[[ Document segment, beginning ]]

But it's clear that the broadcasting monoliths, as well as the Feds, consider the 'net just a delivery vehicle. To them, it's just plumbing. There is no interactivity allowed in their worldview: they push stuff at us, and we consume it (for a price). The last two decades -- a nonstop orgy of consolidation, homgenization, and corporatization -- have turned both the AM and the FM airwaves into a bland, featureless glut of noise.


In my non-virtual house, I have few choices: all the "local" stations suck. But in my internet house, I have a plethora of really good alternatives. My internet place's radio is so much better than my physical place's radio that I've given up on AM/FM radio altogether. But if the BigCos and the Feds have their way (via CARP), they're taking my internet radio too. They want to me to eat what they shovel out, like a pig at a trough. I can have whatever I want, as long as it is something they're willing to provide.


It's the same with movies: it's certainly possible to get streaming video over the 'net, but the pinheads in Big Media are scared shitless of the 'net. Interactivity and sharing -- two cornerstones of the place called the Internet -- are anathema to these fools. They want the Internet to be just like TV -- a passive pipe through which they can throw pre-paid bits at us at their leisure.


The DMCA has given "content owners" an obnoxious amount of power over our lives. In effect, they are telling me what I can and cannot do in my own house. It makes no difference that one of my houses is virtual; I feel the same sense of anger and insult. I just hope that the battle is not already lost; I hope the DMCA is repealed, and that some sanity will prevail in the so-called "entertainment industry". But I doubt it.


Which means...

[[ Document segment, end ]]
[[ Dataset content, beginning ]]

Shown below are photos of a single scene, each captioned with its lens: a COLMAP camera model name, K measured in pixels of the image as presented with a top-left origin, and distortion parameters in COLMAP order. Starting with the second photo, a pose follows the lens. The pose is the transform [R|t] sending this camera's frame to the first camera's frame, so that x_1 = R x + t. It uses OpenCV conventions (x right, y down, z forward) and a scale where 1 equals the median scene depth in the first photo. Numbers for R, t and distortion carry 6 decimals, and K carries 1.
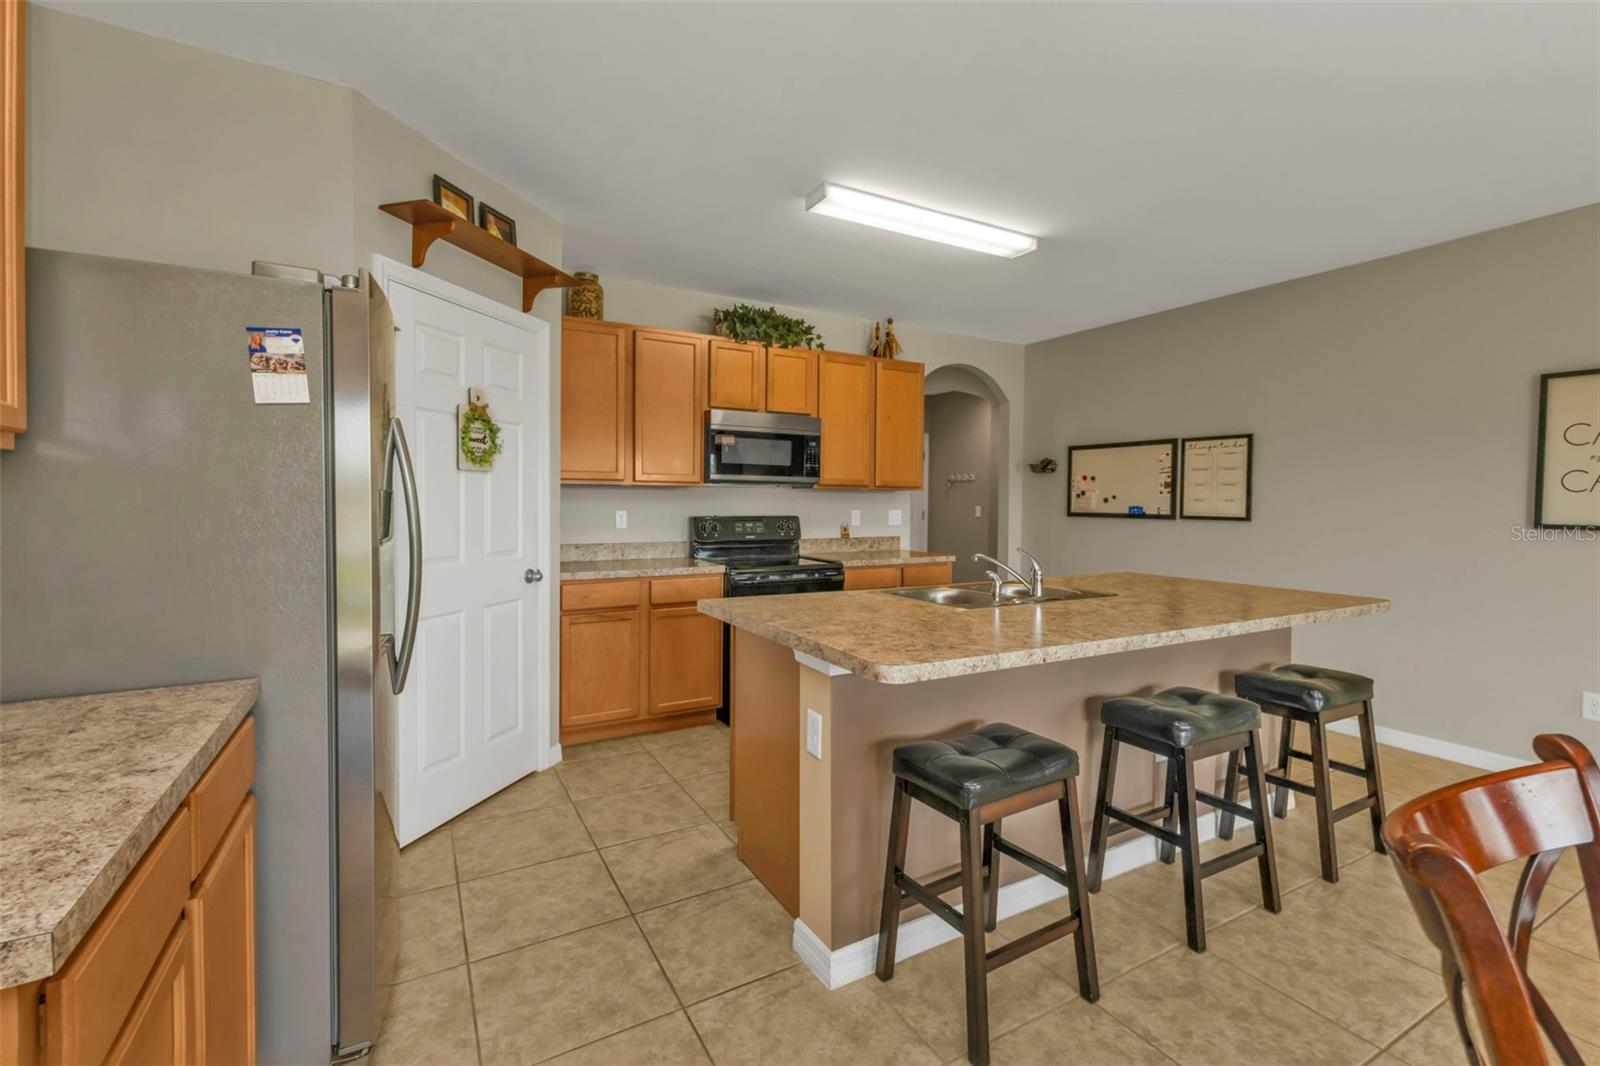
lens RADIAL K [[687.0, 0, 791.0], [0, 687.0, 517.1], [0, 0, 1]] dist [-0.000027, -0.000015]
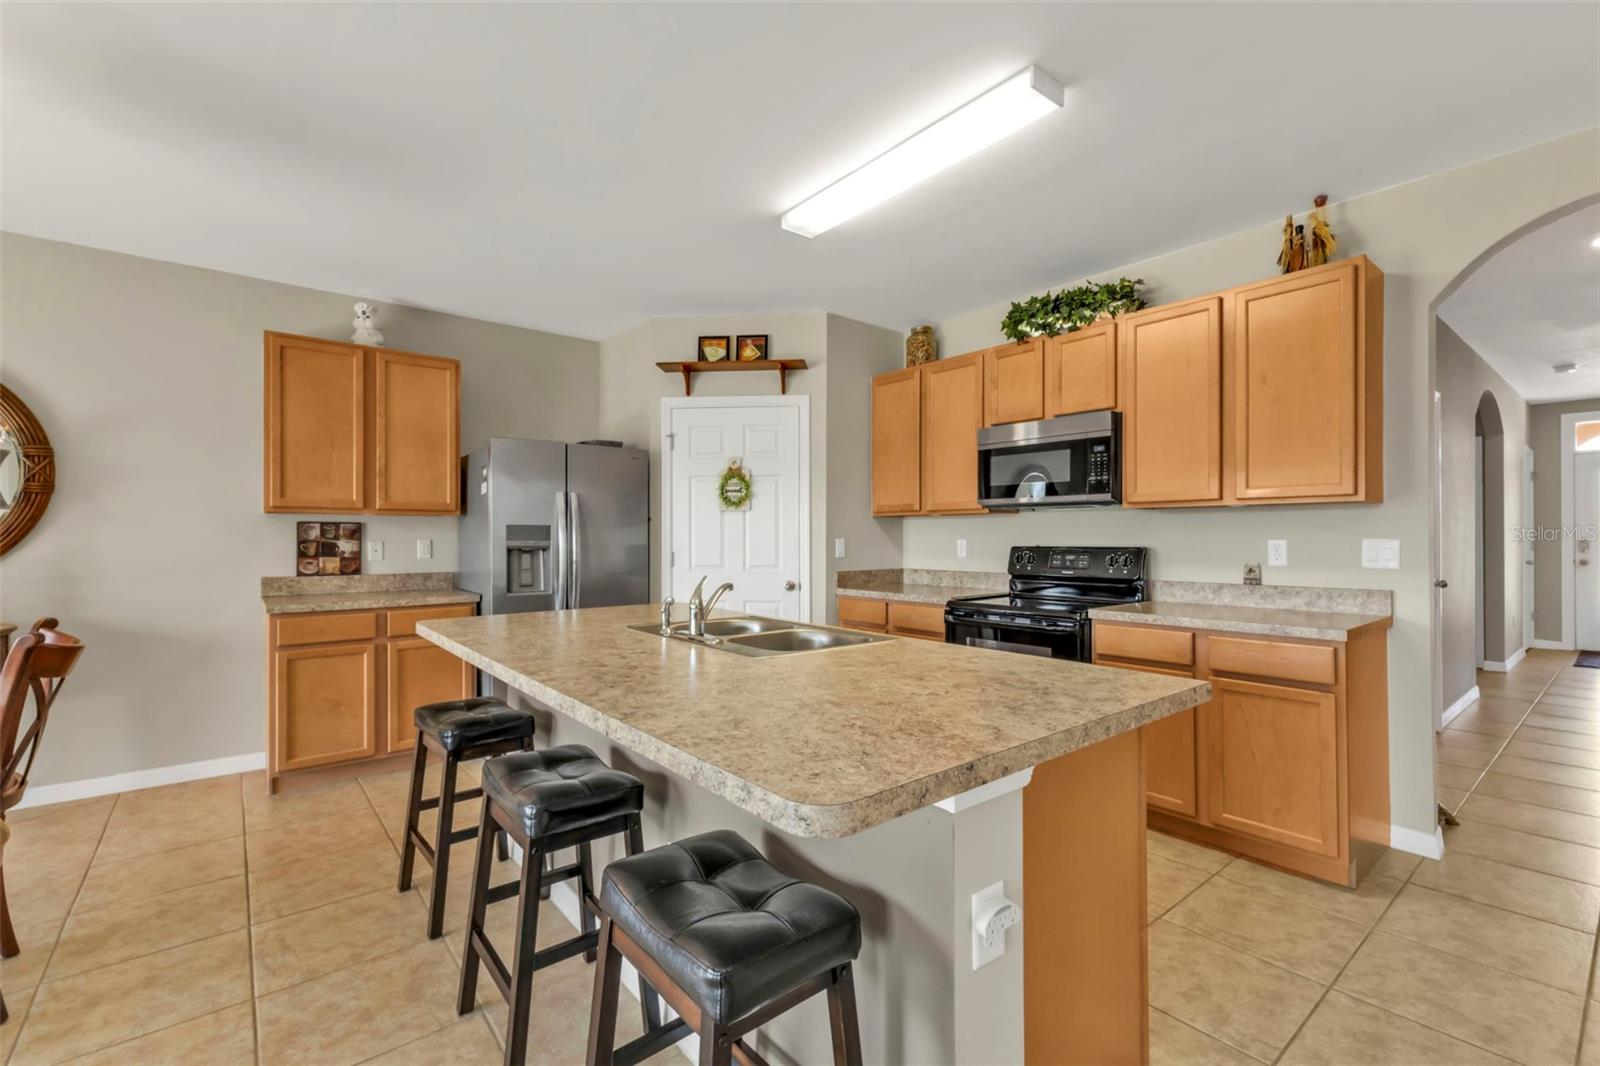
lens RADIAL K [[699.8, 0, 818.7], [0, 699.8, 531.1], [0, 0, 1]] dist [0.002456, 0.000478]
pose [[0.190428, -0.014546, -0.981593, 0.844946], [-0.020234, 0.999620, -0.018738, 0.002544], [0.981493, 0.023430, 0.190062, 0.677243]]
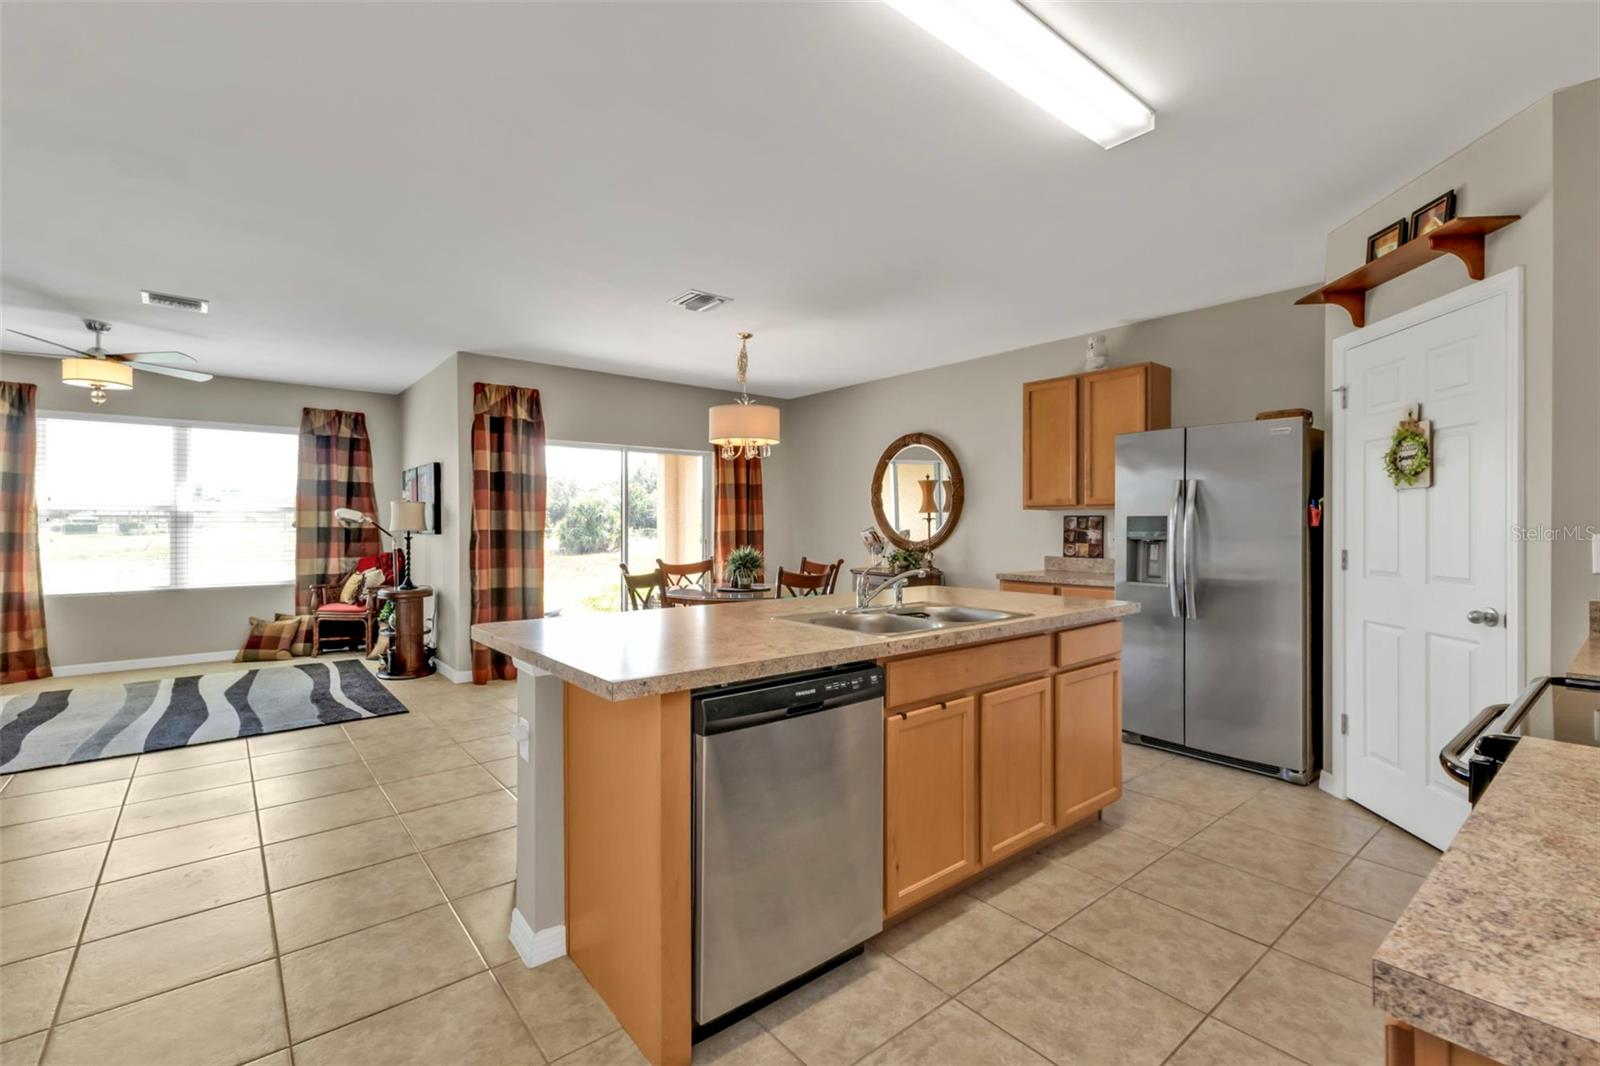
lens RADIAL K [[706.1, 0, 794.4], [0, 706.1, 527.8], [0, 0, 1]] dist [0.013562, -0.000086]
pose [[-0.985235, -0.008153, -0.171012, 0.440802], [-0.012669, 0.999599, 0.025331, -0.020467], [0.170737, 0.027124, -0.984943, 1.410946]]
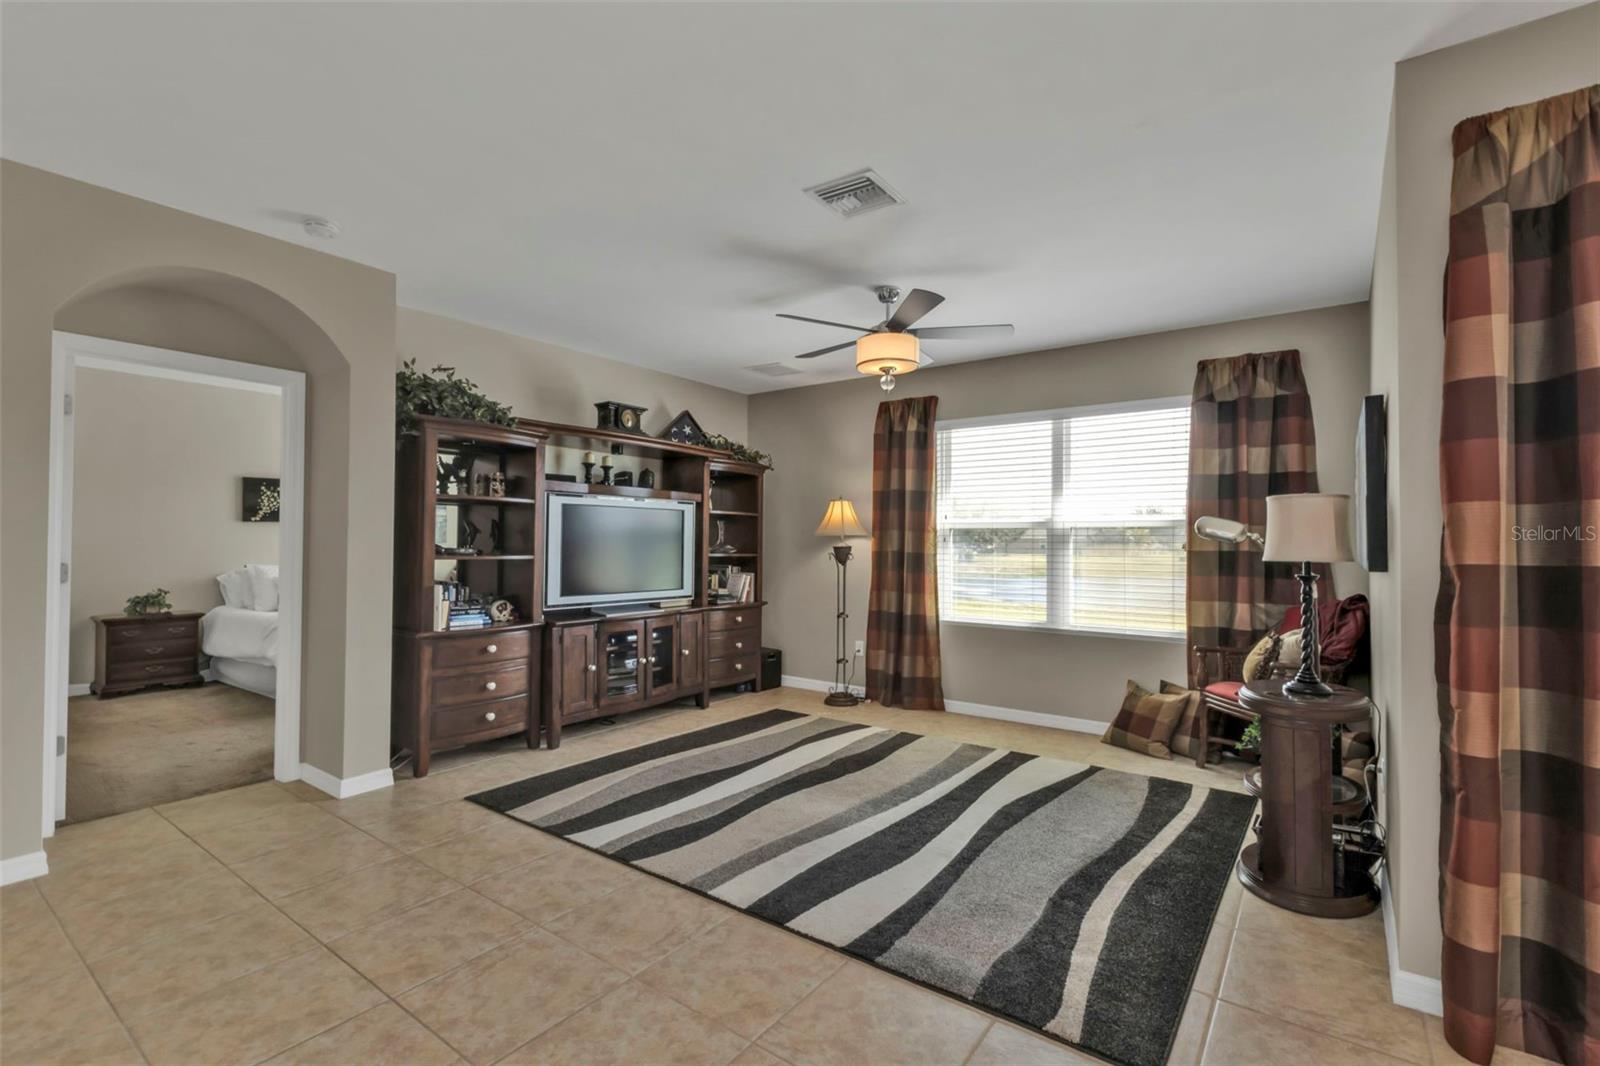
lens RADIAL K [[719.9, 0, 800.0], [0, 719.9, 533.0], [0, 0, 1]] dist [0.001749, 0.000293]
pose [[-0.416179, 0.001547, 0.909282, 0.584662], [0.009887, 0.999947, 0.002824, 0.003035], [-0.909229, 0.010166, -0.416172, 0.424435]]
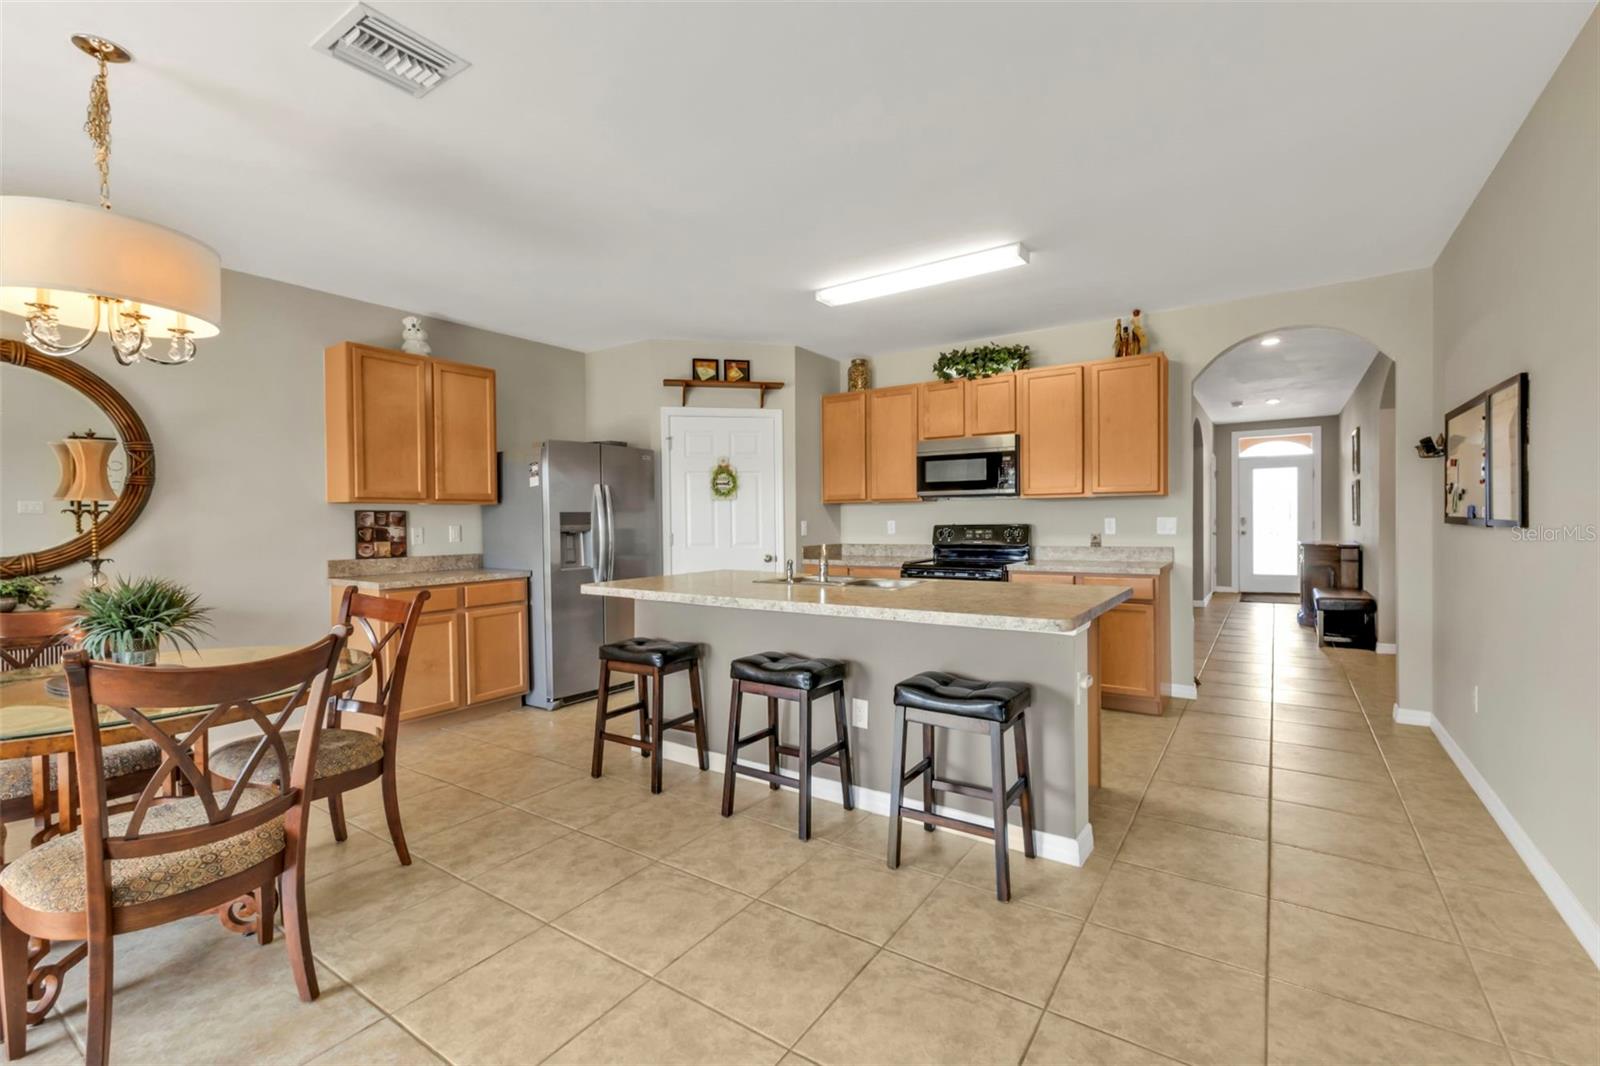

[[ Dataset content, end ]]

◆ **List of tasks**:
- A) According to the piece on internet radio and the DMCA, why has the writer stopped listening to AM/FM radio?
- B) Resume the piece on internet radio and the DMCA from the point where it stops.

◆ **Answer set**:
- A) The radio available through the writer's "internet house" is much better than the radio at the physical house, where all the "local" stations are bad. With many good internet alternatives available, the writer gave up on AM/FM radio altogether.

- B)
Burn It Down


Big Media (by which I mean entities like RIAA, the MPAA, and just about any media conglomerate you can think of) must die. Their day in the sun is long past. They are an atavistic throwback to pre-Internet days, but they are filled with frightened and brainless suits who would rather kill culture than forsake their accustomed profits. They are leeches, grown fat off the blood of the artists and creators for decades, and who now feel the blood beginning to thin and disappear. They produce nothing; they add no value. Their profits come at the expense of the people who actually create the music and movies we love, and of the people who love to experience these works.


It seems clear that these entities will not go quietly into their well-deserved graves. So we -- the people who create and experience culture -- must help them along. We must starve them. We must apply a virtual flame to their empire, and burn it down. Then, hopefully, something sane and fair will grow in that sanitized ground -- something that will provide artists and creators with a living wage, and at the same time turn all of us into interactive users of culture, rather than slack-jawed consumers of it.

March 10, 2002

Creative Commons

Larry Lessig's new endeavor, the Creative Commons, looks like a very interesting idea. It puts control of copyright back in the hands of the creators rather than the distributors. It lets creators select the right kind of license for them, which can only be a Good Thing.

This is going to be a watershed year (both politically and historically) in the annals of intellectual property.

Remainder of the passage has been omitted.